2008年の春。コロラド州デンバーの研究所に勤務していた時のことです。前年のリーマン・ショックから全米は不況の真っ只中。住宅街のあちらこちらで「売り家」の標識が目につきます。

ある日の夕方、研究所から戻り、車をガレージに入れて玄関の前まで来ると、そこに「フォー・セール(売り出し中)」の看板が… 。じぇじぇじぇ!  とはこのことです。とっさに家を間違えたのかと錯覚しました。

この家のオーナーは人のいい韓国人女性。お嬢さんは次女の通っている補習校の同級生で、日頃から親しくお付き合いしています。ご自身は美容院を経営する傍ら、何軒かの貸家も保有していて、韓国人社会では成功者の1人。早速、電話して事情を確認しました。

彼女の説明では、銀行からの融資で不動産経営を手広くやってきたが、リーマン・ショックで不動産が暴落。担保価値も激減して、このままでは借金も返せない。仕方なく優良物件から売りに出している。お宅とは契約が2ヵ月残っているので、それまでに何とか転居してくれないか、とのこと。

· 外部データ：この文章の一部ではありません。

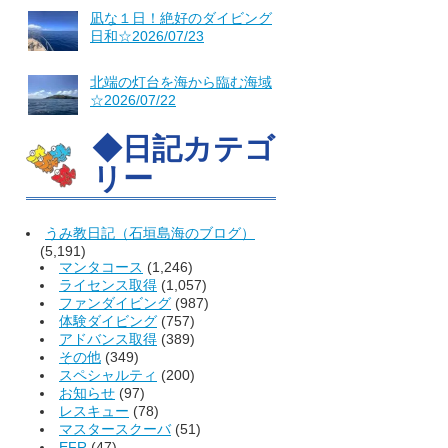
凪な１日！絶好のダイビング
日和☆2026/07/23
北端の灯台を海から臨む海域
☆2026/07/22
◆日記カテゴ
リー
うみ教日記（石垣島海のブログ）
(5,191)
マンタコース
(1,246)
ライセンス取得
(1,057)
ファンダイビング
(987)
体験ダイビング
(757)
アドバンス取得
(389)
その他
(349)
スペシャルティ
(200)
お知らせ
(97)
レスキュー
(78)
マスタースクーバ
(51)
EFR
(47)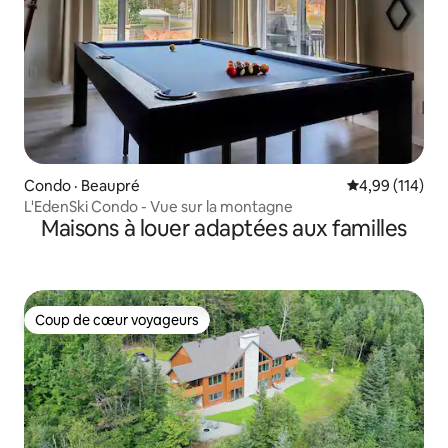
Condo · Beaupré
Note moyenne 
4,99 (114)
L'EdenSki Condo - Vue sur la montagne
Maisons à louer adaptées aux familles
Coup de cœur voyageurs
Coup de cœur voyageurs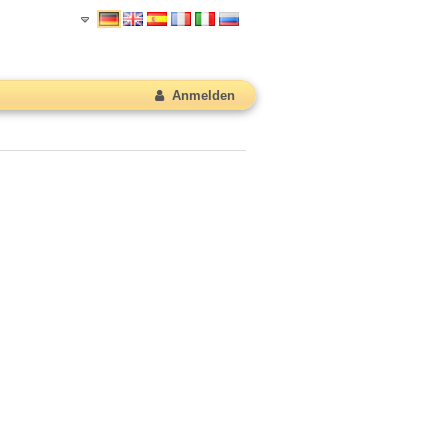
Anmelden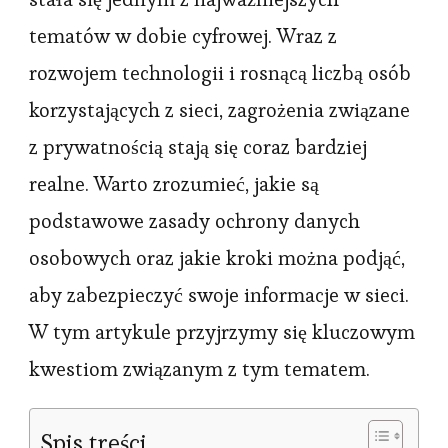
tematów w dobie cyfrowej. Wraz z
rozwojem technologii i rosnącą liczbą osób
korzystających z sieci, zagrożenia związane
z prywatnością stają się coraz bardziej
realne. Warto zrozumieć, jakie są
podstawowe zasady ochrony danych
osobowych oraz jakie kroki można podjąć,
aby zabezpieczyć swoje informacje w sieci.
W tym artykule przyjrzymy się kluczowym
kwestiom związanym z tym tematem.
Spis treści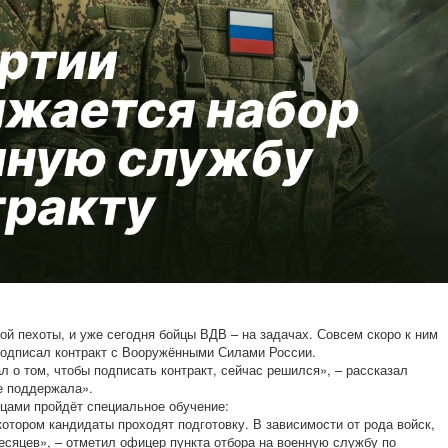
ой пехоты, и уже сегодня бойцы ВДВ – на задачах. Совсем скоро к ним
подписал контракт с Вооружёнными Силами России.
л о том, чтобы подписать контракт, сейчас решился», – рассказал
е поддержала».
цами пройдёт специальное обучение:
 котором кандидаты проходят подготовку. В зависимости от рода войск,
есяцев», – отметил офицер пункта отбора на военную службу по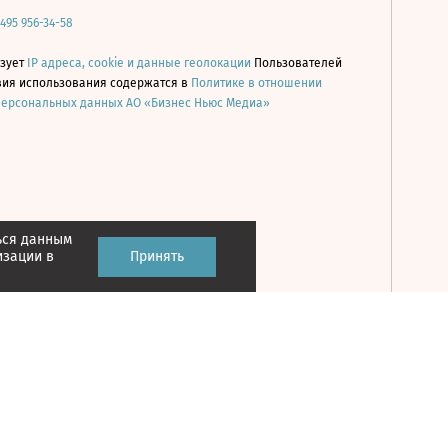
 495 956-34-58
ьзует
IP адреса, cookie и данные геолокации
Пользователей
овия использования содержатся в
Политике в отношении
персональных данных АО «Бизнес Ньюс Медиа»
ься данным
Принять
изации в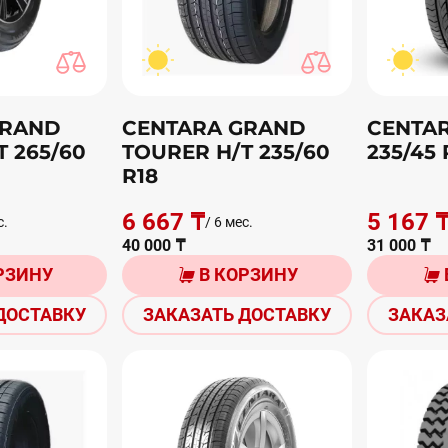
GRAND
CENTARA GRAND
CENTAR
 265/60
TOURER H/T 235/60
235/45 
R18
6 667 ₸
5 167 
с.
/ 6 мес.
40 000 ₸
31 000 ₸
РЗИНУ
В КОРЗИНУ
ДОСТАВКУ
ЗАКАЗАТЬ ДОСТАВКУ
ЗАКАЗ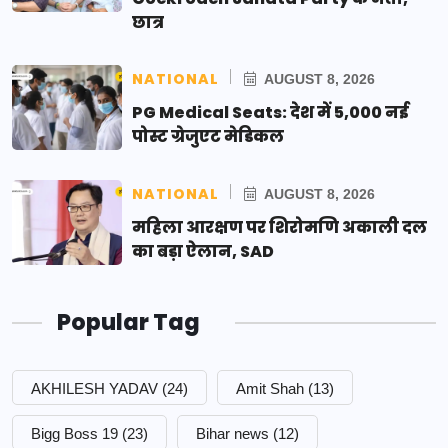
छात्र
NATIONAL
AUGUST 8, 2026
PG Medical Seats: देश में 5,000 नई
पोस्ट ग्रेजुएट मेडिकल
NATIONAL
AUGUST 8, 2026
महिला आरक्षण पर शिरोमणि अकाली दल
का बड़ा ऐलान, SAD
Popular Tag
AKHILESH YADAV
(24)
Amit Shah
(13)
Bigg Boss 19
(23)
Bihar news
(12)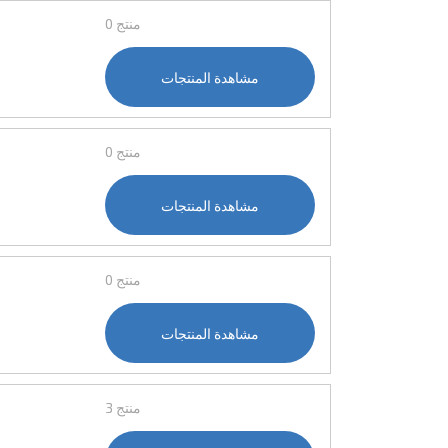
0 منتج
مشاهدة المنتجات
0 منتج
مشاهدة المنتجات
0 منتج
مشاهدة المنتجات
3 منتج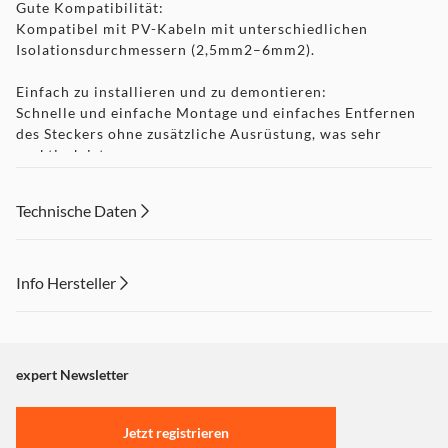
Gute Kompatibilität:
Kompatibel mit PV-Kabeln mit unterschiedlichen
Isolationsdurchmessern (2,5mm2–6mm2).
Einfach zu installieren und zu demontieren:
Schnelle und einfache Montage und einfaches Entfernen
des Steckers ohne zusätzliche Ausrüstung, was sehr
praktisch ist.
Ausgezeichnete Wasserbeständigkeit:
Technische Daten
Wasserdicht und staubdicht, Wasserdichtigkeit IP67 und
kann in rauen Umgebungen verwendet werden.
Professional:
Info Hersteller
Speziell entwickelt für den Anschluss von Photovoltaik-
Dieser Inhalt wird aufgrund Ihrer Cookie Präferenzen nicht
Anlagen mit hohen mechanischen Anforderungen und
extremen Witterungsbedingungen.
angezeigt. Um diesen Inhalt anzuzeigen aktivieren Sie bitte
"Marketing".
expert Newsletter
Eigenschaften:
Einstellungen anpassen
· Leiter nach IEC 60228 Klasse 5 Kupfer verzinnt
· ozonbeständig, UV-beständig, halogenfrei, säure- und
Jetzt registrieren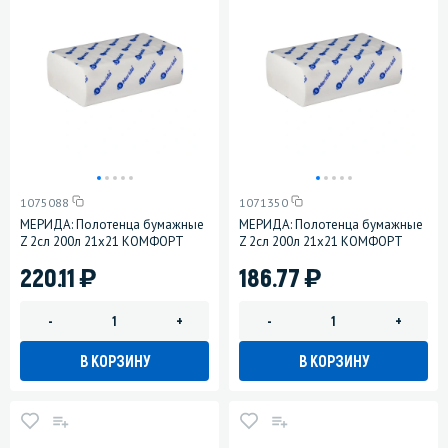
1075088
1071350
МЕРИДА: Полотенца бумажные
МЕРИДА: Полотенца бумажные
Z 2сл 200л 21х21 КОМФОРТ
Z 2сл 200л 21х21 КОМФОРТ
)
)
220.11
186.77
-
+
-
+
В КОРЗИНУ
В КОРЗИНУ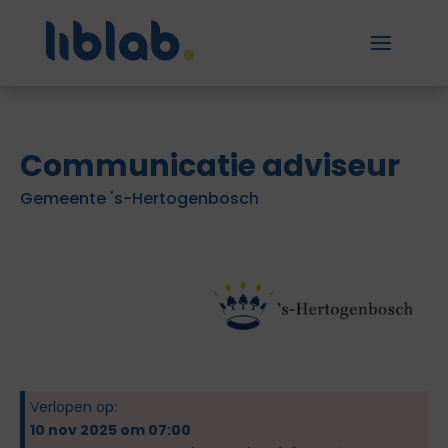
Communicatie adviseur
Gemeente 's-Hertogenbosch
Verlopen op:
10 nov 2025 om 07:00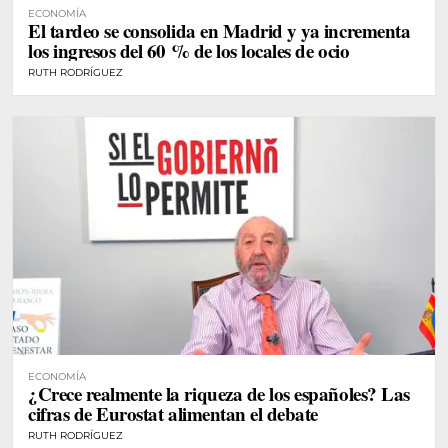
ECONOMÍA
El tardeo se consolida en Madrid y ya incrementa
los ingresos del 60 % de los locales de ocio
RUTH RODRÍGUEZ
ECONOMÍA
¿Crece realmente la riqueza de los españoles? Las
cifras de Eurostat alimentan el debate
RUTH RODRÍGUEZ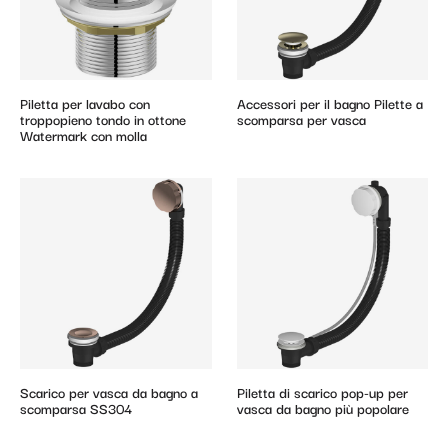
Piletta per lavabo con
Accessori per il bagno Pilette a
troppopieno tondo in ottone
scomparsa per vasca
Watermark con molla
Scarico per vasca da bagno a
Piletta di scarico pop-up per
scomparsa SS304
vasca da bagno più popolare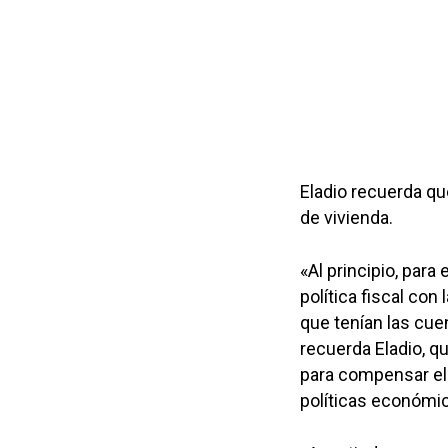
Eladio recuerda qu
de vivienda.
«Al principio, par
política fiscal con
que tenían las cuen
recuerda Eladio, qu
para compensar el 
políticas económi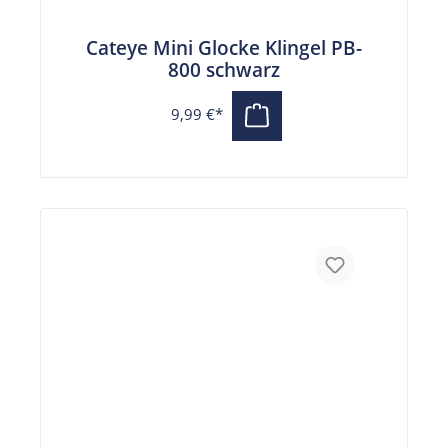
Cateye Mini Glocke Klingel PB-
800 schwarz
9,99 €*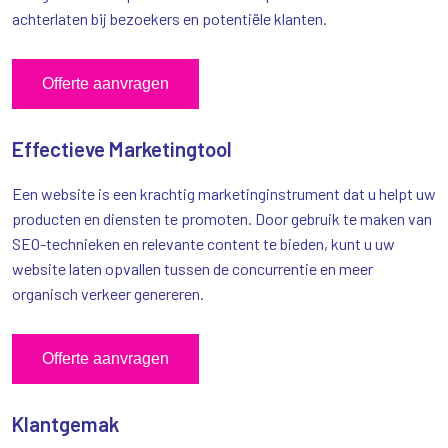
achterlaten bij bezoekers en potentiële klanten.
Offerte aanvragen
Effectieve Marketingtool
Een website is een krachtig marketinginstrument dat u helpt uw
producten en diensten te promoten. Door gebruik te maken van
SEO-technieken en relevante content te bieden, kunt u uw
website laten opvallen tussen de concurrentie en meer
organisch verkeer genereren.
Offerte aanvragen
Klantgemak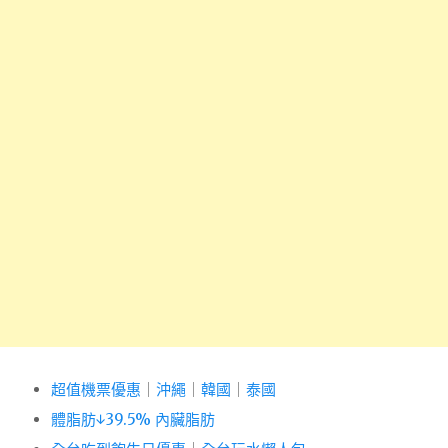
超值機票優惠
｜
沖繩
｜
韓國
｜
泰國
體脂肪↓39.5% 內臟脂肪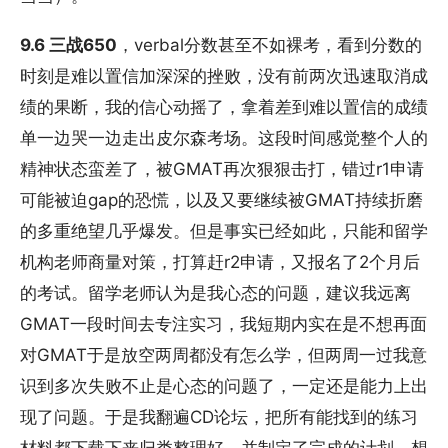
9.6 三战650
，verbal分数甚至不如裸考，看到分数的
时刻是难以置信加深深的挫败，没有前两次迅速取消成
绩的果断，我的信心动摇了，拿着差到难以置信的成绩
单一边哭一边走出皮尔森考场。这段时间感觉整个人的
精神状态蛮差了，被GMAT再次狠狠击打，错过r1申请
可能被迫gap的恐慌，以及又要继续被GMAT持续折磨
的多重绝望几乎爆发。但是事实已经如此，只能和留学
机构老师商量对策，打算赶r2申请，又报名了2个月后
的考试。留学老师认为是我心态的问题，建议我远离
GMAT一段时间去专注实习，我短期内实在是不想再面
对GMAT于是放空两周都没有怎么学，但两周一过我意
识到多次失败不止是心态的问题了，一定还是能力上出
现了问题。于是我翻遍CD论坛，把所有能找到的练习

突然言われても、こちらにも色々と事情があります。隣に住む弁護士のマーク氏に相談してみました。彼の意見は法律家らしく、「借家人には居住権がある。何も瑕疵がないのなら立ち退く必要はない」と正論を主張します。とはいえ、親しくしている方との法律論争は本意ではありません。止む無く転居することにしました。

新しい家は米人のオーナーですが、至ってルーズ。不具合箇所の修理をお願いしても返事だけはいいのですが、実行がともないません。一家で夕食を囲むと誰からともなく呟きがでるようになりました。